▶ [The problem]:
Condense the paragraph of the essay on Blueshirts in Spain that begins "Early in 1937 the prominent Iron Guard members," retaining its principal facts.

━━━━━ Text

Blueshirts in Spain

Blueshirts in Spain

In May 1969 Emil Cioran considered writing a book on the Irish, having met an Irishman “qui n’avait que “Almighty God” à la bouche” in conversation. He was normally more interested in the religious preoccupations of other countries, such Russia and Spain. As it happens, a piece of the latter’s history is instructive on the difference between Ireland and the Romania of Cioran’s pre-war dreams.

Early in 1937 the prominent Iron Guard members Ion Moța and Vasile Marin were killed by a shell after volunteering to fight for Franco. Their bodies were transported across Europe by train and greeted in Bucharest by thousands of Greenshirts, as the Iron Guard liked to dress up. They were interred in Bucharest on 13 February, in a mausoleum newly erected by their leader Codreanu. The ceremony was overseen by hundreds of Orthodox priests.

Later in the year the Iron Guard did well in a general election on the back of this big production but, less a month after the solemn show, Codreanu had written to Cioran to thank him for writing The Transfiguration of Romania.

All of us, fighters and writers, are driven… by the might of this Romanian volcano which is about to break its bonds

It is one thing to think such thoughts – a mind is a terrible thing to lose, as Dan Quayle might have put it – but to say them in public or even commit them to paper is rather more serious. In the Thirties, the Irish State had its Blueshirts (the green shirts were already taken) but nothing about them concerns us here except their experience in Spain, also on Franco’s side. It may be only apocryphal that Freud thought the Irish immune to psychoanalysis but it is easier to highlight the lack of seriousness that makes such blood and soil less fertile for fascism (or Marxism).

The comic history of that escapade must be written one day: recruits armed with letters from their doctors saying that the Spanish climate would work miracles for their tubercular lungs; boys going to a dance in Dundalk… and waking up on the Dún Aengus in Galway Bay the next day on their way to fight in Spain; O’Duffy having to inspect a guard of honour without weapons in case they shot him; the money collected to defend God in Spain being diverted to found a political dynasty; and, finally, more men returning from Spain, despite the casualties inflicted on the Brigade by Franco’s Moorish troops, than actually enlisted.

In The Begrudger’s Guide to Irish Politics (1986) Breandán Ó hEithir defines the begrudger of the book’s title as the most common type of Irish character. Such a person is usually cynical, snide and hungry for the next unflattering story about an official role model or public event that won’t bore anyone else in the retelling. In that same book Ó hEithir also wrote

One may easily be short of a job, a house, regular sex, drink (rarely) or food in Ireland: one is rarely short of a bitter belly laugh.

A nephew of the novelist Liam O’Flaherty, Ó hEithir (1930-90) was born on Aran and wrote successfully in both Irish and English. Upon his retirement from broadcasting he and his wife got a Paris apartment but, unfortunately, to borrow a line from Beckett’s All That Fall, the poor man didn’t live long to enjoy his ease.

━━━━━━━━━━
━━━━━ Data records

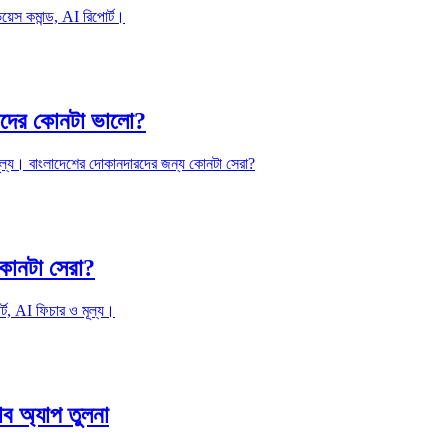
়েস কমান্ড, AI রিপোর্ট।
দের কোনটা ভালো?
ূল্য। বাংলাদেশের দোকানদারদের জন্য কোনটা সেরা?
োনটা সেরা?
ট, AI ফিচার ও মূল্য।
 অ্যাপ তুলনা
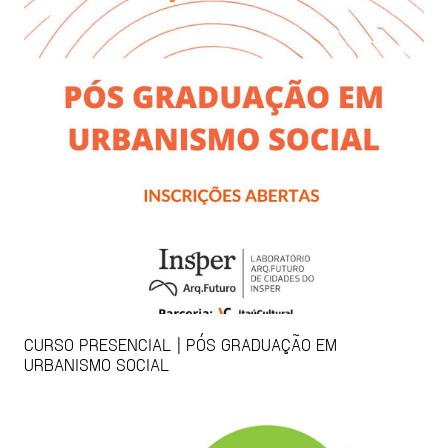
CURSO PRESENCIAL | PÓS GRADUAÇÃO EM
URBANISMO SOCIAL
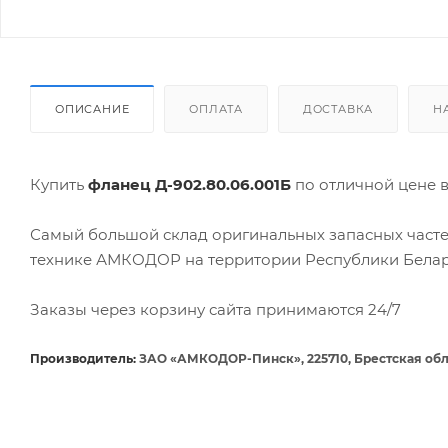
ОПИСАНИЕ
ОПЛАТА
ДОСТАВКА
Н
Купить
фланец Д-902.80.06.001Б
по отличной цене
Самый большой склад оригинальных запасных часте
технике АМКОДОР на территории Республики Белар
Заказы через корзину сайта принимаются 24/7
Производитель:
ЗАО «АМКОДОР-Пинск», 225710, Брестская облас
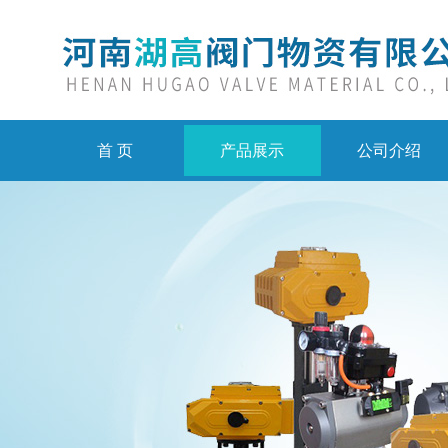
首 页
产品展示
公司介绍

━━━━━━━━━━

▶ [The answer]:
Early in 1937, Iron Guard members Ion Moța and Vasile Marin, who had volunteered to fight for Franco, were killed by a shell. Their bodies were carried across Europe by train to Bucharest, where thousands of Greenshirts greeted them. On 13 February they were interred in a mausoleum newly built by Codreanu, in a ceremony overseen by hundreds of Orthodox priests.